• [Requirement]: Every line of the records below that holds the word "also" belongs in the answer.

[Input data Boundary: Start]

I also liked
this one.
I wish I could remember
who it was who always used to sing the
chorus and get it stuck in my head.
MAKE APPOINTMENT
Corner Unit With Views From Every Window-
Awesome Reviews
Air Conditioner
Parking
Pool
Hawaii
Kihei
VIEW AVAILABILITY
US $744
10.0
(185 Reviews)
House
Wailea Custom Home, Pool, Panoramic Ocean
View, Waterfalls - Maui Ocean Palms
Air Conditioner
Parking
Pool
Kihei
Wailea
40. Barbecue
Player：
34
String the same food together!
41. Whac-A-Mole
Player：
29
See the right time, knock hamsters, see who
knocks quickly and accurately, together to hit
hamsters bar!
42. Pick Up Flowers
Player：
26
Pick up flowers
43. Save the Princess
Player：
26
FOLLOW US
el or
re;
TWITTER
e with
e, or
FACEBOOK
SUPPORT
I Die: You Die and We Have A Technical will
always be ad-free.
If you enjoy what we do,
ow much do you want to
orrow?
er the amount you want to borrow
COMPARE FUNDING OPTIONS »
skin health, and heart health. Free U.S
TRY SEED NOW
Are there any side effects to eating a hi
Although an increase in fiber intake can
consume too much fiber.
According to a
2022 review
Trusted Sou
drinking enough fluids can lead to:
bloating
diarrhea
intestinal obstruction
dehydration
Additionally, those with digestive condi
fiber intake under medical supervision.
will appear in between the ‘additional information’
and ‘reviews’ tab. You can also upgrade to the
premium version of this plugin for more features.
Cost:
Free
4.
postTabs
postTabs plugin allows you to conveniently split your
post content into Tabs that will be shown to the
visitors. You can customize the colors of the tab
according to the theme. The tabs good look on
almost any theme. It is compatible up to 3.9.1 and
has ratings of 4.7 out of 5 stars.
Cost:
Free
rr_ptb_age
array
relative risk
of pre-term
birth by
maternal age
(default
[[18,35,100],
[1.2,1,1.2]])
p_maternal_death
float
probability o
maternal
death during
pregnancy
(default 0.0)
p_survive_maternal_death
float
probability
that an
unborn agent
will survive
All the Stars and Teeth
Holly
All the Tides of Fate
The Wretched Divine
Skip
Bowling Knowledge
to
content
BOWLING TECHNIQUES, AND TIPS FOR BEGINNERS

[Input data Boundary: End]

• [Problem solution]:
I also liked
and ‘reviews’ tab. You can also upgrade to the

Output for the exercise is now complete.